At its core, Eric is a crime drama infused with a domestic one. A fractured marriage between already scrapping spouses Vincent and Cassie (Benedict Cumberbatch and Gaby Hoffmann, both excellent here) descends into darkness when their son Edgar disappears one morning as he walks to school. But, as the marketing and trailer emphasise, another central element to the narrative is Vincent’s work as a puppeteer, mirrored in young Edgar’s own creative impulses.
Vincent is the irascible creator of Good Day Sunshine, a show that looks very much cut from the Henson cloth/felt. A lot of attention to detail has gone into the technical aspects of puppetry, with Cumberbatch and his castmates doing a convincing enough job performing the characters. More to the point, the puppets themselves, the set and the workshop all ring so true, you’d think the germ for this show came from someone Henson-affiliated. Unlike Jim, Vincent is on the same trajectory with his work as in his marriage, strangling his relationships with fellow performers and the network with drinking, anger, and a lack of empathy.
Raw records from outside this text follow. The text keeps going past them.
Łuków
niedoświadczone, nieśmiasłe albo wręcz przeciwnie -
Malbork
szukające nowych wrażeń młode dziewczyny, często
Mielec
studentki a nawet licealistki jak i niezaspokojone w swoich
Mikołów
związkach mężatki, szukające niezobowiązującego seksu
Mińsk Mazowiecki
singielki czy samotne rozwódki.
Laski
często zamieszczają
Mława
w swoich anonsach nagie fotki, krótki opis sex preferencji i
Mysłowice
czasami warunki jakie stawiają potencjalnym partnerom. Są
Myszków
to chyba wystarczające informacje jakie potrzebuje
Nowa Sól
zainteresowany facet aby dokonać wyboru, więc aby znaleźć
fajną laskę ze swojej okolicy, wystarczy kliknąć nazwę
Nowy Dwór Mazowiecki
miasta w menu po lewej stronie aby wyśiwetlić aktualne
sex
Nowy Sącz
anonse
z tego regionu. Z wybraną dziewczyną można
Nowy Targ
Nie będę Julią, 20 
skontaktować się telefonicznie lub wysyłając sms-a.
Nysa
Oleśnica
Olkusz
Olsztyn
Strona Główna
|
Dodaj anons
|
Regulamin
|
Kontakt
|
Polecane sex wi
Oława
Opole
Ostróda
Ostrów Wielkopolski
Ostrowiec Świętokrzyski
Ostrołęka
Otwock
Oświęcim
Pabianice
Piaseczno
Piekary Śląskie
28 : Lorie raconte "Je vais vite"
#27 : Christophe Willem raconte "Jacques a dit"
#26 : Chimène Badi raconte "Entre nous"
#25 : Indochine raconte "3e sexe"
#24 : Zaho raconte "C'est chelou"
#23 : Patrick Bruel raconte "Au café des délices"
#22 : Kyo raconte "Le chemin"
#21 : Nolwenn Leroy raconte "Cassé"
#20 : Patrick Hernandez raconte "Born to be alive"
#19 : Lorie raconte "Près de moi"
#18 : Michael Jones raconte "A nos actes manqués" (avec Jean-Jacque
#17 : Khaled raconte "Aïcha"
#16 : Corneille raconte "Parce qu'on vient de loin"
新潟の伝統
After Edgar goes missing, Vincent discovers his kid’s drawings of a character called Eric. Convinced bringing the furry character to life will in turn bring Edgar back to him, Vincent clings increasingly desperately that making a practical version of Eric for Good Day Sunshine will be the signal his son is waiting for before returning home.
What we twig to before Vincent does, is that Eric is a physical manifestation of all his own worst qualities, as experienced through the eyes of his child. So when Vincent starts hearing Eric talking to him, and seeing him even though no one else does, this clearly isn’t a case of a cute imaginary friend.
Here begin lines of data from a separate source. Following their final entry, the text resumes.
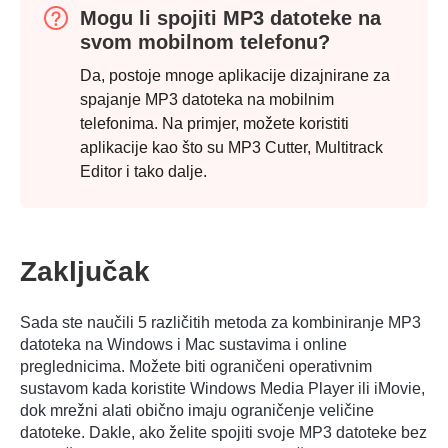
Mogu li spojiti MP3 datoteke na
svom mobilnom telefonu?
Korak 2.
Da, postoje mnoge aplikacije dizajnirane za
spajanje MP3 datoteka na mobilnim
telefonima. Na primjer, možete koristiti
aplikacije kao što su MP3 Cutter, Multitrack
Editor i tako dalje.
Zaključak
Sada ste naučili 5 različitih metoda za kombiniranje MP3
datoteka na Windows i Mac sustavima i online
preglednicima. Možete biti ograničeni operativnim
sustavom kada koristite Windows Media Player ili iMovie,
dok mrežni alati obično imaju ograničenje veličine
datoteke. Dakle, ako želite spojiti svoje MP3 datoteke bez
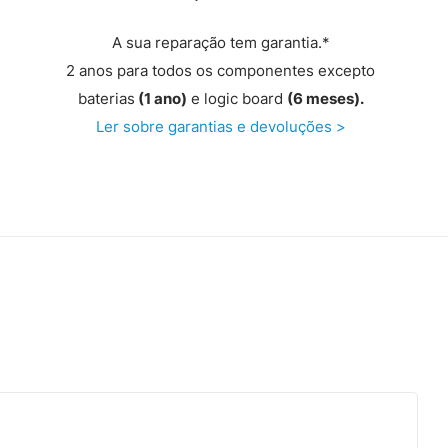
A sua reparação tem garantia.*
2 anos para todos os componentes excepto
baterias
(1 ano)
e logic board
(6 meses).
Ler sobre garantias e devoluções >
In most circumstances, this would be plenty for a show to balance—an artist experiencing mental deterioration, juxtaposing the wholesome world of puppetry with a gritty crime drama. But rather than a serious version of the sort of R-rated puppet “comedies” that pop their heads up with disappointing results every few years (including Henson son Brian’s dire The Happytime Murders), the puppetry element of Eric is far from all it has going for it.
Eric’s Welsh screenwriter Abi Morgan spent formative time in New York during the 80s, and here has made ambitious connections between seemingly disparate elements of the city—making this far more a New York story than a puppet one. Good Day Sunshine fits here, because New York in the 80s was where Jim Henson was based (there’s a reason Eric’s show-within-a-show feels so Sesame Street-adjacent)—but it was also a city with rubbish strewn on the streets from garbage strikes and homeless communities living in the subways. The AIDS epidemic was devastating the city, with rampant homophobia and racism running alongside it.
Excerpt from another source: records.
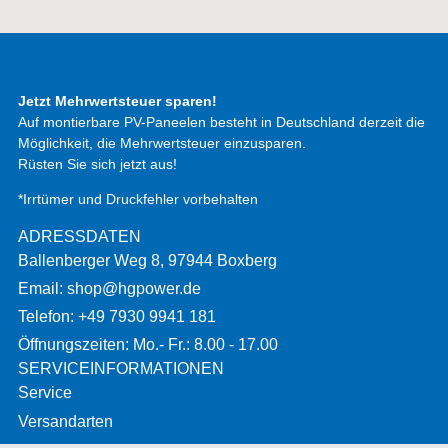
Telefon: +49 7930 9941 181
Öffnungszeiten: Mo.- Fr.: 8.00 - 17.00
SERVICEINFORMATIONEN
Service
Versandarten
Rückerstattungen/Rückgaben
Hinweis Batterie
RECHTLICHES
Impressum
Datenschutz
AGBS
Datenschutz App „HG Power“
Privacy notice app „HG Power“
Widerrufsbelehrung
Vertrag hier widerrufen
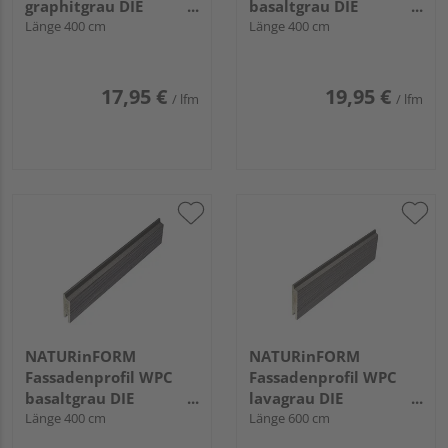
graphitgrau DIE
basaltgrau DIE
GESTALTENDE -
Länge 400 cm
GESTALTENDE
Länge 400 cm
152x17mm
EXKLUSIV - 152x17mm
17,95 €
19,95 €
/ lfm
/ lfm
NATURinFORM
NATURinFORM
Fassadenprofil WPC
Fassadenprofil WPC
basaltgrau DIE
lavagrau DIE
GESTALTENDE
Länge 400 cm
GESTALTENDE
Länge 600 cm
EXKLUSIV - 70x17mm
EXKLUSIV - 103x17mm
We’re left in no doubt of the reasons that lead investigator in Edgar’s disappearance, Michael Ledroit (McKinley Belcher III, another very strong performance), has for staying closeted while working as a NYPD detective. Homophobic epithets are tossed around as it’s made clear that gay lives do not matter to cops, and nor for that matter do black lives either—they’d rather scapegoat the vulnerable than demonstrate compassion. Ledroit struggles to balance his secret private life, living with a partner dying of AIDS, with the demands of the case—but New York’s political and police corruption add additional pressures.
Somehow Morgan, director Lucy Forbes and producer Holly Pullinger have managed to cover this disparate terrain in just six episodes. It’s even more remarkable since they’re from the other side of the Atlantic, with much more Brit-centric shows The Hour and This Is Going To Hurt in their rearview.
Does Eric try to do too much? Perhaps—but its ambitious and hectic depiction of a city in multiple crises feels, as do Edgar’s drawings of Eric, like how the intensity of NYC could sear itself on impressionable visitor Morgan. Certainly, this is much more interesting a show than if it had just concentrated on Vincent and his impressively realised walkabout puppet companion (even if the resolution to the puppet part of the narrative feels a little forced).
With top-notch performances and world-building, Eric exceeds expectations—especially if “puppets doing shocking stuff” was what you anticipated.